Image comics, the number 3 (or at least used to be) comic publisher in the U.S. has decided to commemorate 9/11 by releasing a new comic book called “The Big Lie”. On the surface this comic looks like a good story about 9/11. A woman from the future goes back into the past to try and save her husband but no one believes her. If this were the “Big Lie” everything would be ok. But, according to this reviewer who has read the issue, it goes much further than that.
The comic starts off as an attempt by a woman in the future to travel back in time and save her husband who died during the terrorist attack. While explaining the attacks, the people she attempts to convince rattle off “Truther” beliefs and pokes holes in her story. There’s a reason this is also called “The Truther Comic.
It’d be one thing if the comic focused on one person’s loss during the tragedy, but the fact that it questions the events spinning it into one big giant conspiracy comes off as insensitive and exploitative during this anniversary. Even by the end of the story, the lab tech who starts off with such strong beliefs as to what happened, questions them, which shows her as a pretty weak minded individual. And even in all of the theories it throws out, it doesn’t go too much in depth into them, instead skimming each one without exploring whether it’s plausible.

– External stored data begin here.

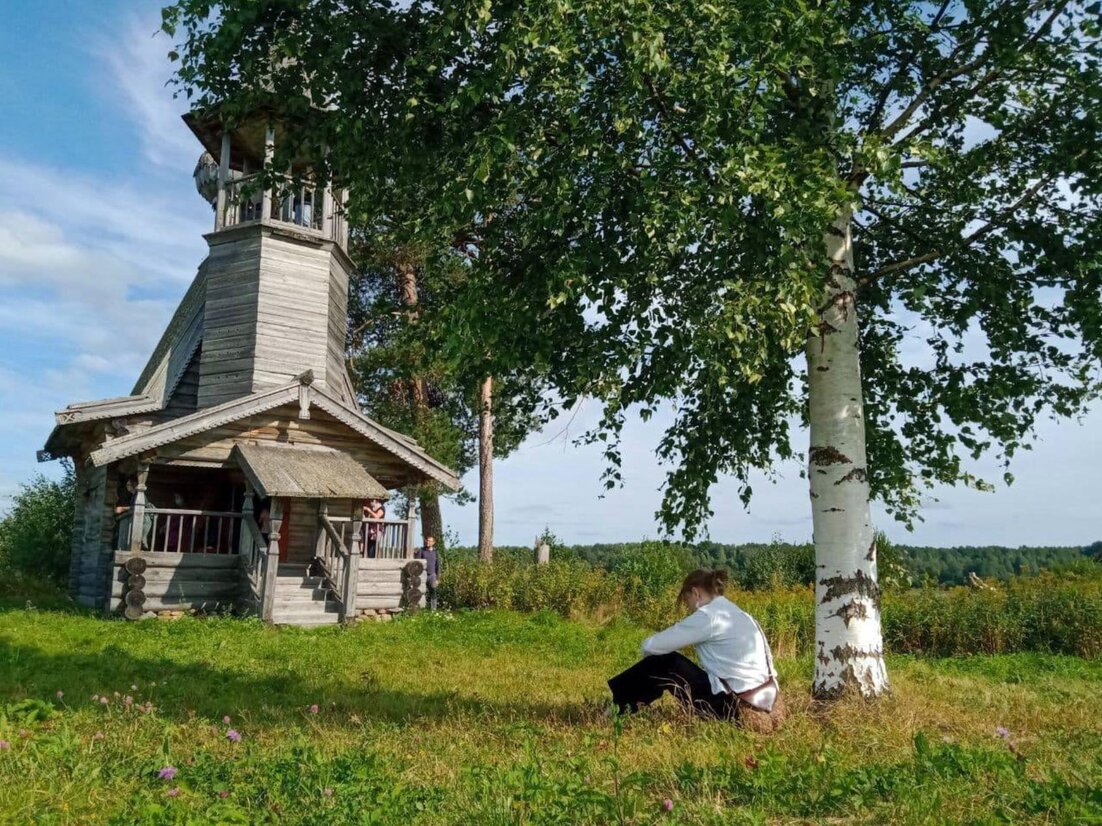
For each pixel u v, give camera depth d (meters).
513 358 7.18
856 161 7.14
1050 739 6.55
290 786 4.69
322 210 21.62
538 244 7.48
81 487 22.92
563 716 7.91
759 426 9.77
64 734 5.52
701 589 7.29
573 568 25.86
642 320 7.65
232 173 23.17
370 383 31.20
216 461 18.72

It goes so far as to include the theory that this was an inside job to be used as an excuse for Neo-Cons to expand American Imperialism.
The day was a tragedy, no matter what you believe the truth might be. On the 10th anniversary of it, we need to focus on those lost to terrorism and what’s come since. We were all changed, especially those who lost a loved one and this comic’s release doesn’t feel like it attempts to ask questions about the event, but throw out conspiracies without exploration of them, which feels half-assed and disgraces the memory of those lost. Instead of a reflection, we’re left with profiteering on a tragedy an act it accuses the Bush administration of doing itself. The Big Lie to me feels like a big insult.

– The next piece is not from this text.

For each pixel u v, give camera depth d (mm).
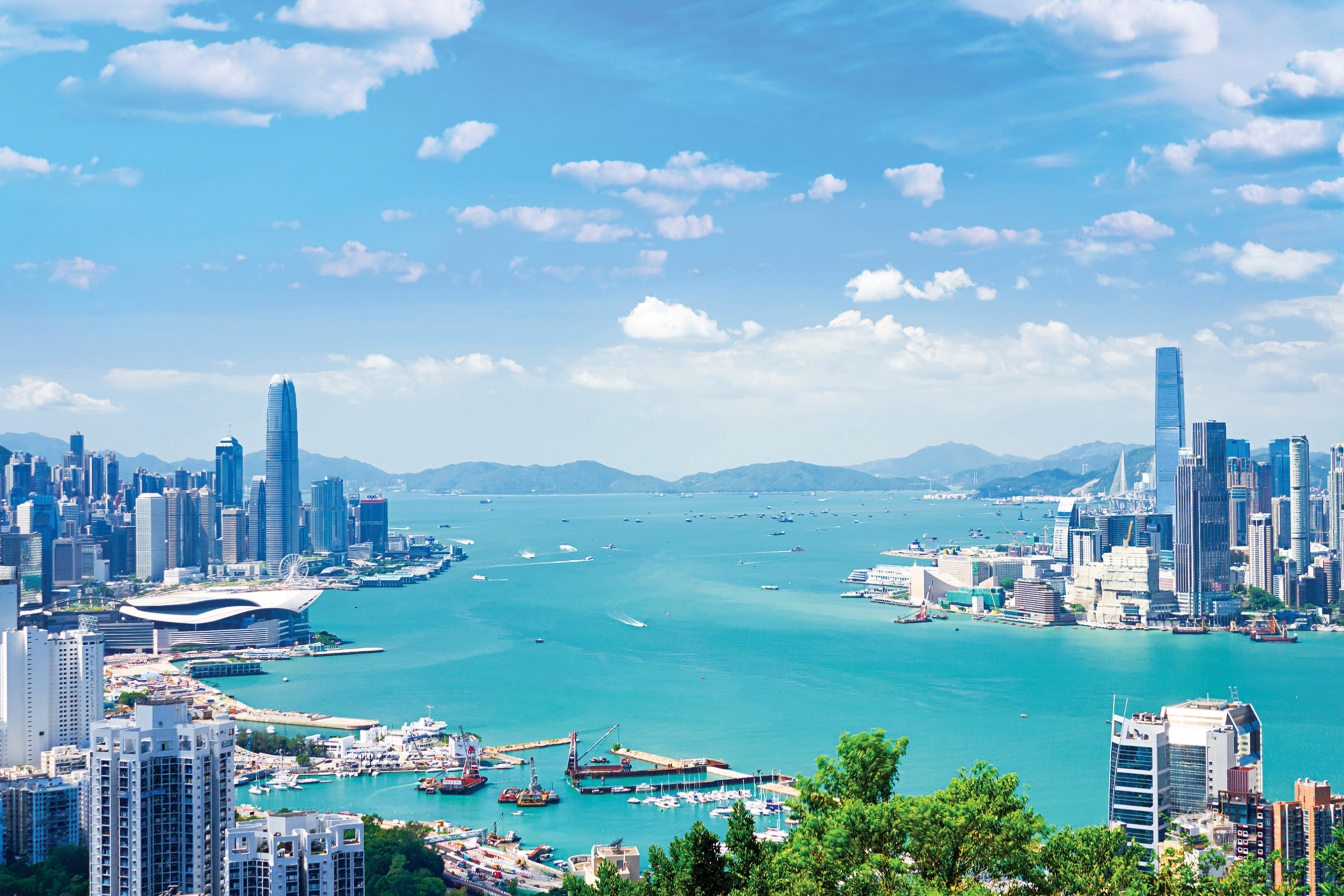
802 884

Read the rest here: Review – The Big Lie
Here is what the author himself had to say about it.
“The meat of the story is her trying to convince these ‘experts’ that the terrorist attack is about to happen,” Veitch says. “So it’s essentially a taut emotional drama with the facts and questions surrounding 9/11 sewed into it.”
“For me, what’s great about the U.S. is our freedom,” Yeates says. “The 9/11 attacks were used to pass the Patriot Act, which took away some of our most important freedoms. So Uncle Sam here, while bloodied, is still trying to fight to get those freedoms back.”
Going into this project, he didn’t consider himself a “Truther,” yet living during the eras of the Pentagon Papers, Watergate, Iran/Contra and the invasion of Iraq, Veitch admits that he’s skeptical about any “official” story provided by the government.
“Reading the 9/11 Commission Report, it’s pretty clear that a lot of important evidence about the lead-up to the attacks and the collapse of the towers was ignored or glossed over,” he explains. “And I’m pretty angry about the aftermath: how Iraq was invaded based on false intelligence and the occupation mismanaged resulting in over 100,000 civilian deaths.”
Image Comics’ ‘The Big Lie’ asks some big questions
What is amazing to me is that if you deny AGW you are labeled a “holocaust denier”. But, if you deny the essential truths of 9/11 (ie: Fanatic Muslim scumbags attacked us.) You get a free pass. When do people stop getting a free pass for blaming our own country for the deaths of 3,000 Americans?